The Philae lander that traveled 3.98 million miles to land on Comet 67P/Churyumov-Gerasimenkohas is now frantically attempting as much scientific research as it can, with the ESA concerned that its batteries could die in less than a day. The European Space Agency planned to run Philae, its Rosetta mission probe to a comet hurtling 80,000 mph through space, through until March 2015, investigating how the icy space rock was affected by the sun as it travels in the solar system, but an awkward landing – or, more accurately, three landings – has left the future of the experiment in question.
Philae’s landing on Comet 67P was never going to be straightforward. The ESA was relying on the rock’s small amount of gravity to slowly bring the lander down over the course of around seven hours, but since that tiny pull wouldn’t be enough to pin it in place once drilling began, some way of holding it in place was required.
The answer included a harpoon system, intended to spear Comet 67P and winch Philae in, as well as a trio of drill-equipped feet to burrow into the surface rock. Finally, an upward-facing rocket could be used in a pinch to effectively force the lander’s feet into place.
Great in theory, but in practice things didn’t go to plan. Reviewing the latest landing data shuttled back via Rosetta’s long-range radio system, the ESA discovered that Philae in fact had three separate landings, following the failure of the harpoon system to do its job.
The first touchdown was within the area the ESA had initially earmarked, but it then effectively bounced up and traveled approximately 1km (0.6 miles) at 38 cm/s over the course of almost two hours. A second, final bounce for seven minutes took it a little further.
Philae’s problem is that, while the original landing site would have given its solar panels light for more than half of the comet’s 12.4 hour long day, its current position gets only 1.5 hours of sunlight each day.
The primary battery, which is used to power the “core science goals” according to the ESA, is set to run out in the next 24 hours, while the secondary batteries – charged using the solar system – are going to be woefully underpowered in the lander’s current position.
Adding to the confusion, not only is Philae’s location unclear, but it’s still not properly anchored to the comet.
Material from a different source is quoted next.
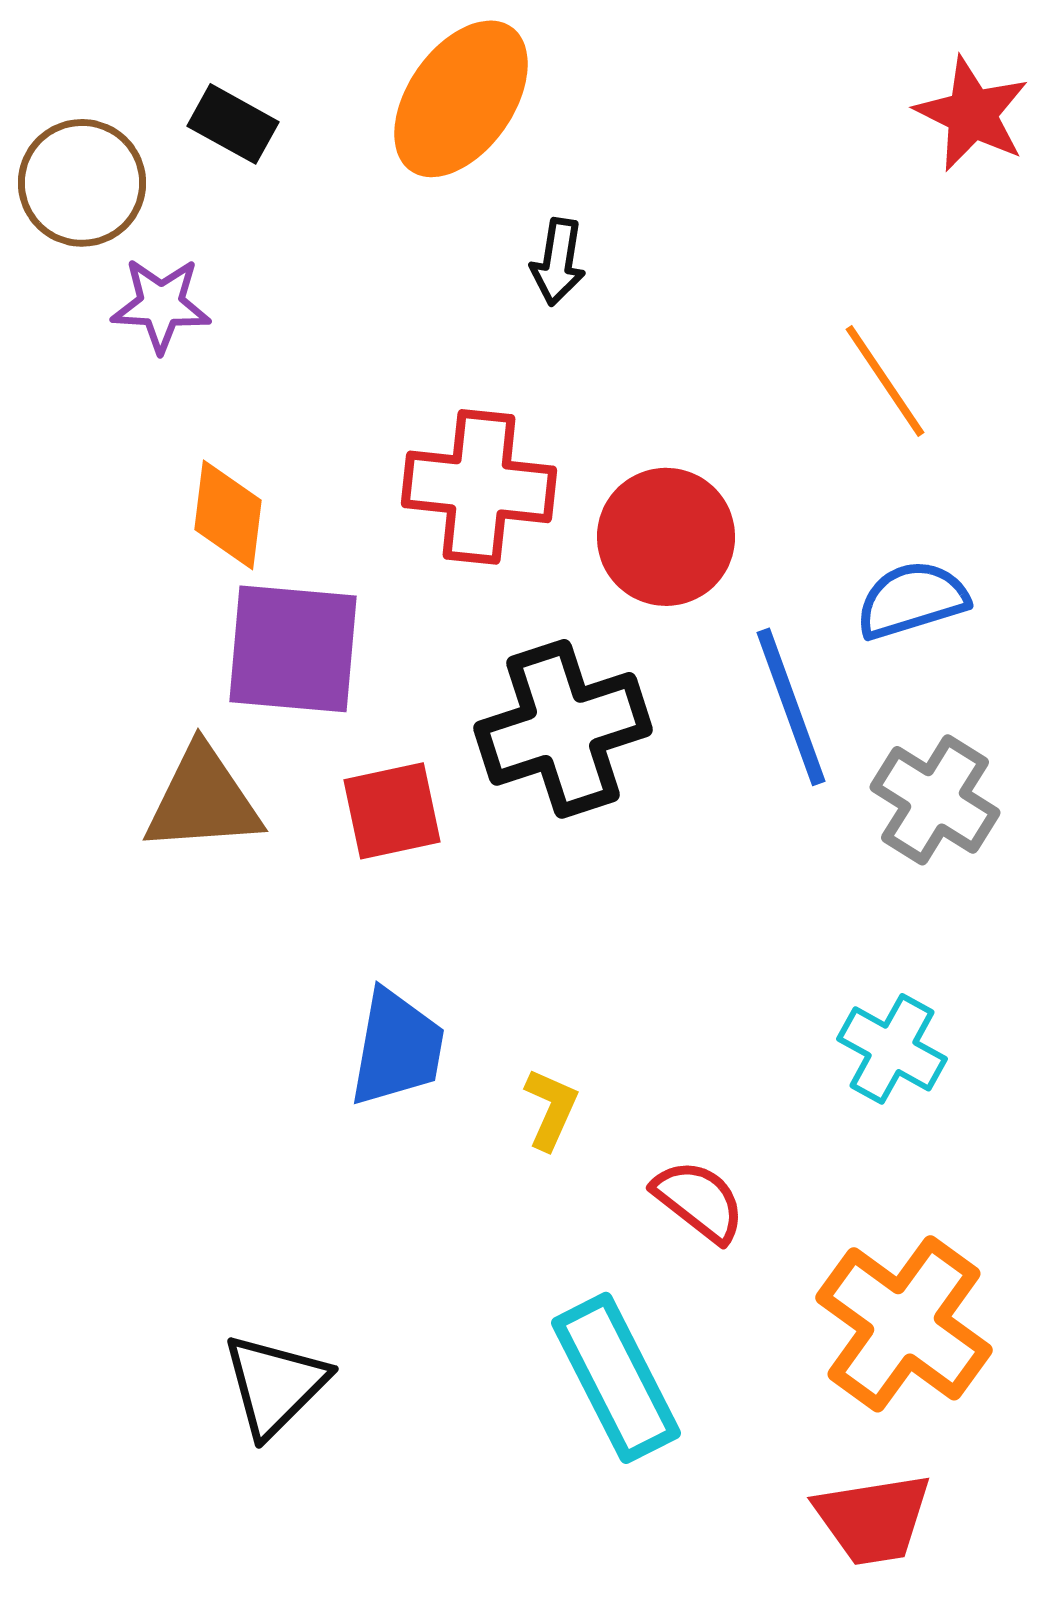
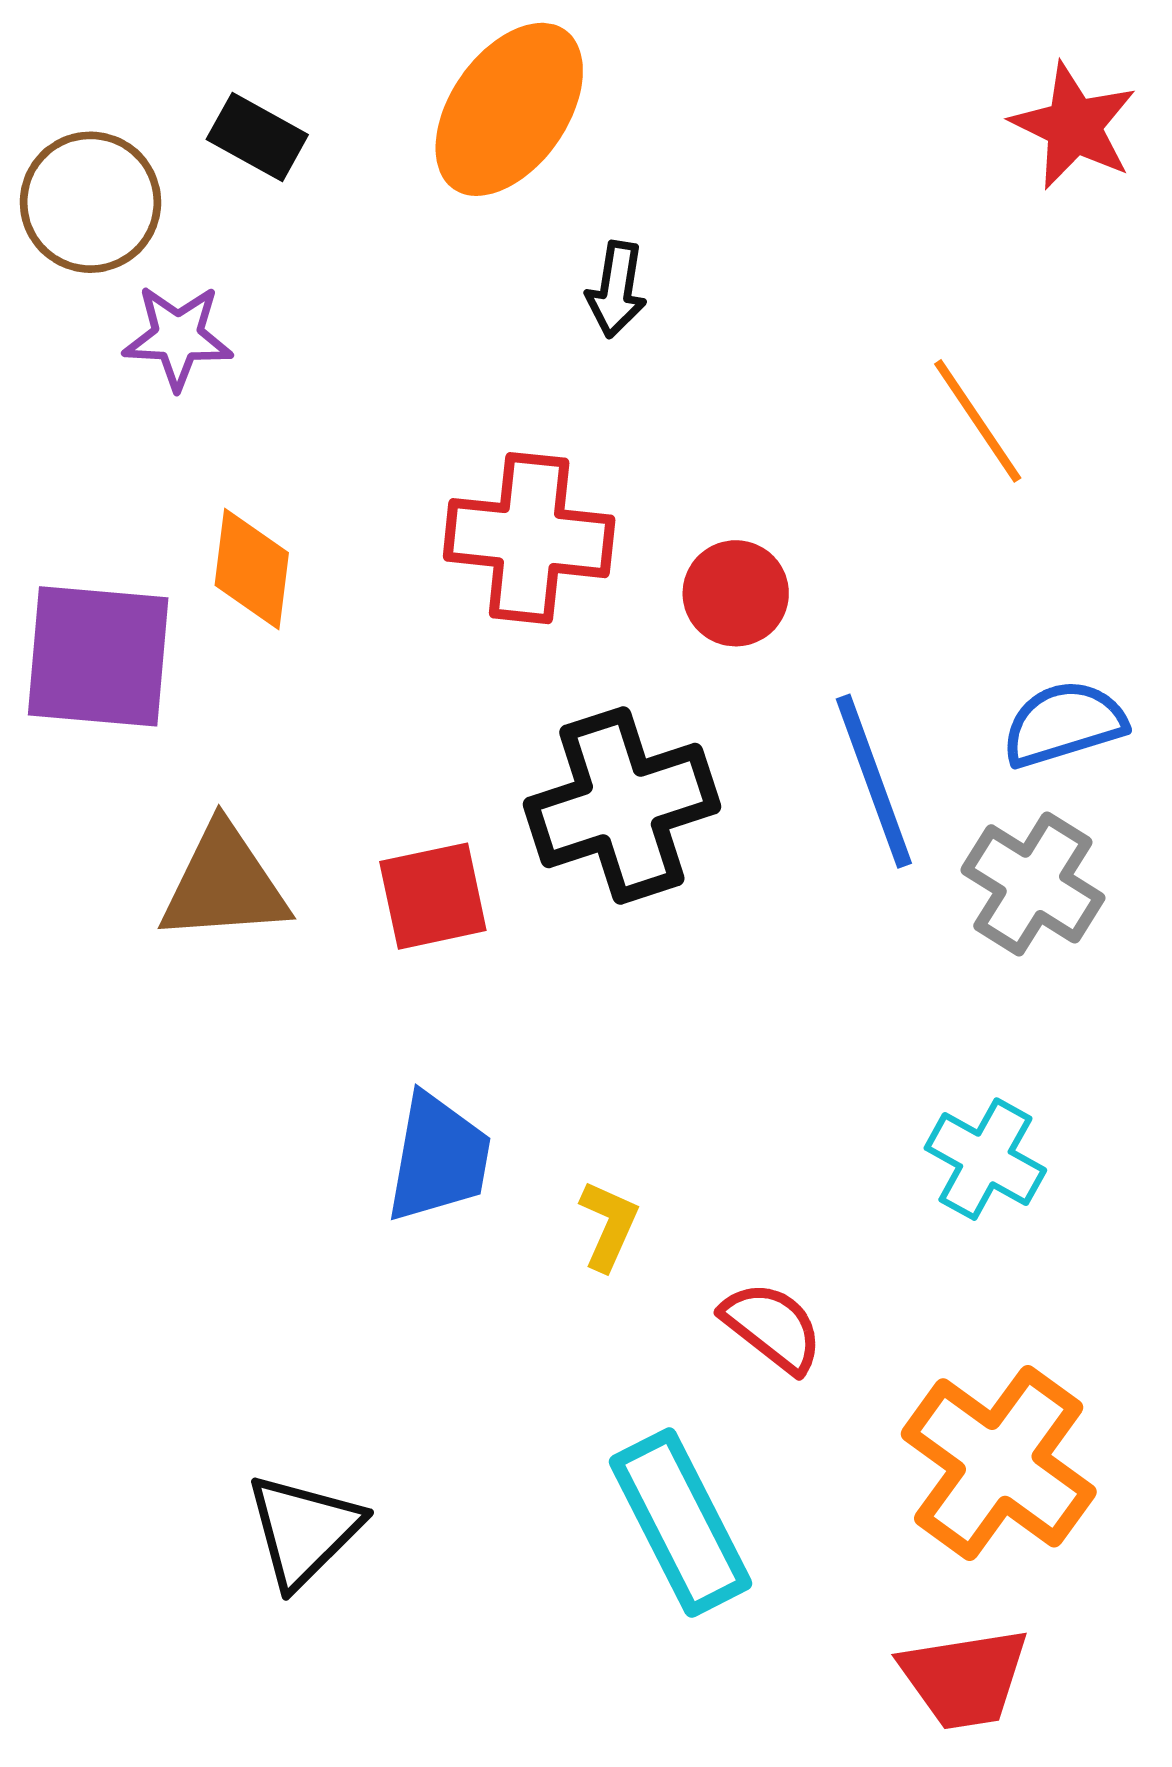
red circle: (666, 537) -> (736, 593), size x0.7
blue semicircle: (912, 600) -> (1064, 724), moved
purple square: (293, 649) -> (98, 656), moved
That left the ESA scientists with the difficult question of whether to deploy instruments which could in the process shift Philae even further. In the end, MUPUS – which uses a small hammer – has been switched on, and could help bounce the lander into a more useful position, while the APXS (Alpha Proton X-ray Spectrometer) is working at better understanding the composition of the rocks around it.
If the ESA can effectively jump the lander into a spot with sunshine, or even just rotate the solar panels into a more efficient position, that could stop Philae’s premature demise. More complex approaches could include using the harpoon system or thrusters to hop elsewhere.
It will need to work fast, though, as there’s limited power remaining to transmit between Philae and Rosetta.